はじめに
米雇用統計発表後の為替市場を振り返る
4月2日(金)は、通常の米雇用統計発表日に比べて市場参加者が極めて少なかった日でした。イースター休暇前のグッド・フライデーでアジア時間ではオセアニア市場休場、香港市場休場、シンガポール市場休場、欧州主要国休場、米株式市場休場、米国債市場も前場で終了でした。海外では勤務に関しては日本人以上にメリハリがありますので、筆者のNY駐在時の経験から考えると、為替担当者の外国人もあまり出勤していないのでは、と思われます。
このように市場参加者が極めて少ない中で発表された米3月非農業部門就業者数の強さには筆者も驚かされましたが、為替市場の反応は意外なものでした。ファーストリアクションはドル買い、米国債利回り上昇となりましたが、すかさずドル売り、米国債利回り低下となりました。頭にこびりついていた「米インフレ懸念」期待が、米3月平均時給で一気に冷まされたからではないかと筆者は考えています。
その後、さらに市場参加者が少なくなっているはずのNY午後に入り、為替相場は小康状態。米株式市場は休場、米国債市場は半ドンでクローズとなっており、動きがほとんどなくなりました。
ドル高と言っても、米雇用統計前に1ドル110円50銭近辺にいたドル円は指標発表で110円75銭近辺まで上昇した程度で、ドル円はすぐに頭打ち。対ユーロや対英ポンドではドル高が進んだものの、NY午後にはすぐにポジション調整でドル弱含みと、米雇用統計が、短期投機筋やA.I.以外にはほとんど材料視されていなかったことが証明されたと思われます。

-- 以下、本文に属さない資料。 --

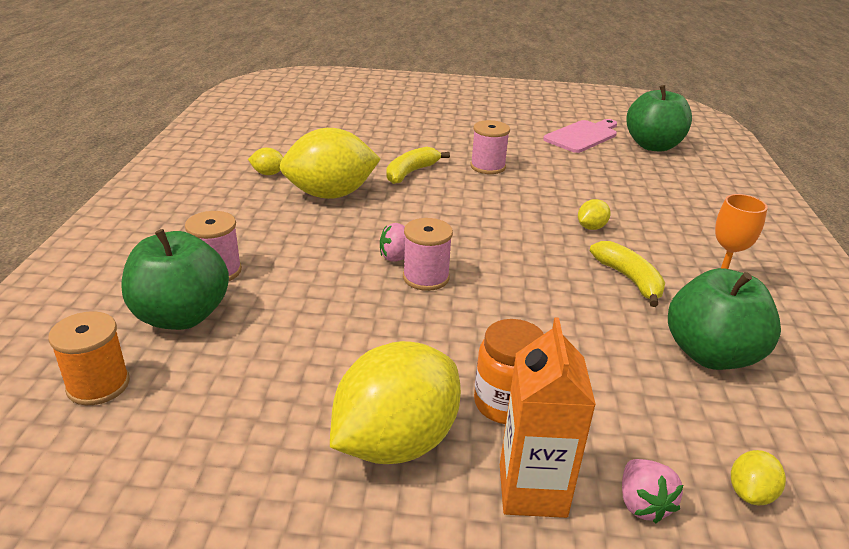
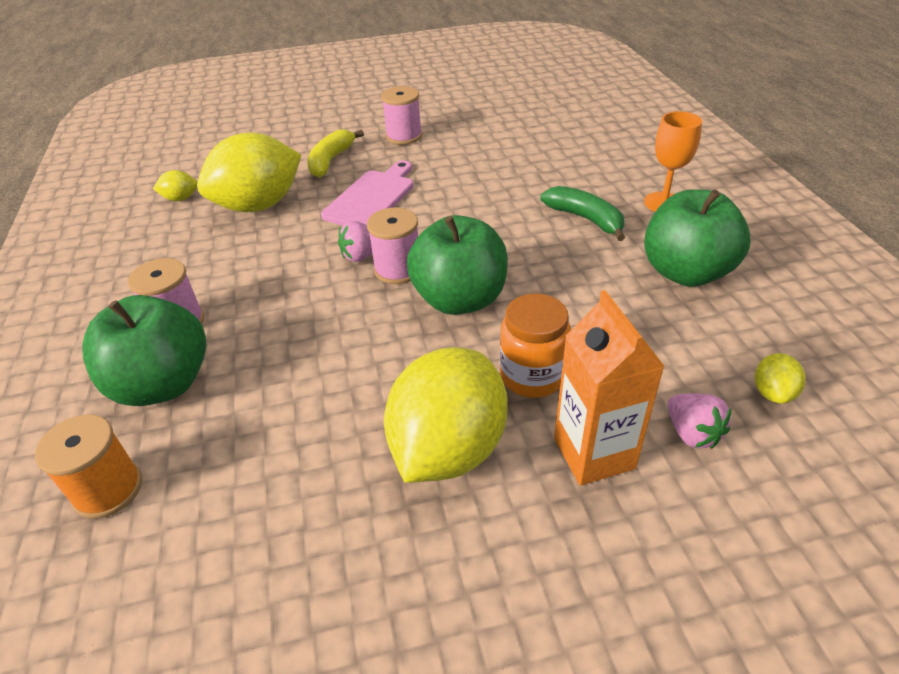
camera: 15 degrees left, 10 degrees up
(582, 136) = (479, 82): pink cutting board -> pink cutting board (372, 197)
(591, 227) = (529, 175): yellow lemon -> none
(629, 279) = (585, 219): yellow banana -> green banana
(653, 146) = (547, 78): green apple -> green apple (460, 299)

昨年末から円安相場を予想してきた筆者ですが、今回の米3月雇用統計の反応を見る限り、超過剰流動性下における平和ボケに近い楽観トレードはいったんポジション調整に入るのではないかと見ており、4~6月期は1ドル106~107円方向と予想しています。年後半は1ドル112~113円方向に再び向かうでしょう。